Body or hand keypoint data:

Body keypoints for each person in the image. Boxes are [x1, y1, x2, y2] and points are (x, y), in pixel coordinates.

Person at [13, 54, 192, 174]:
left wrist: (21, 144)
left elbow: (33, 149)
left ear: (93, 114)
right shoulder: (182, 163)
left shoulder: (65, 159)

## Exercise aim
Reproduce exactly the lines from the one containing "left wrist: (21, 144)" through the last line of the records, both included, and nothing else.

## Result below
left wrist: (21, 144)
left elbow: (33, 149)
left ear: (93, 114)
right shoulder: (182, 163)
left shoulder: (65, 159)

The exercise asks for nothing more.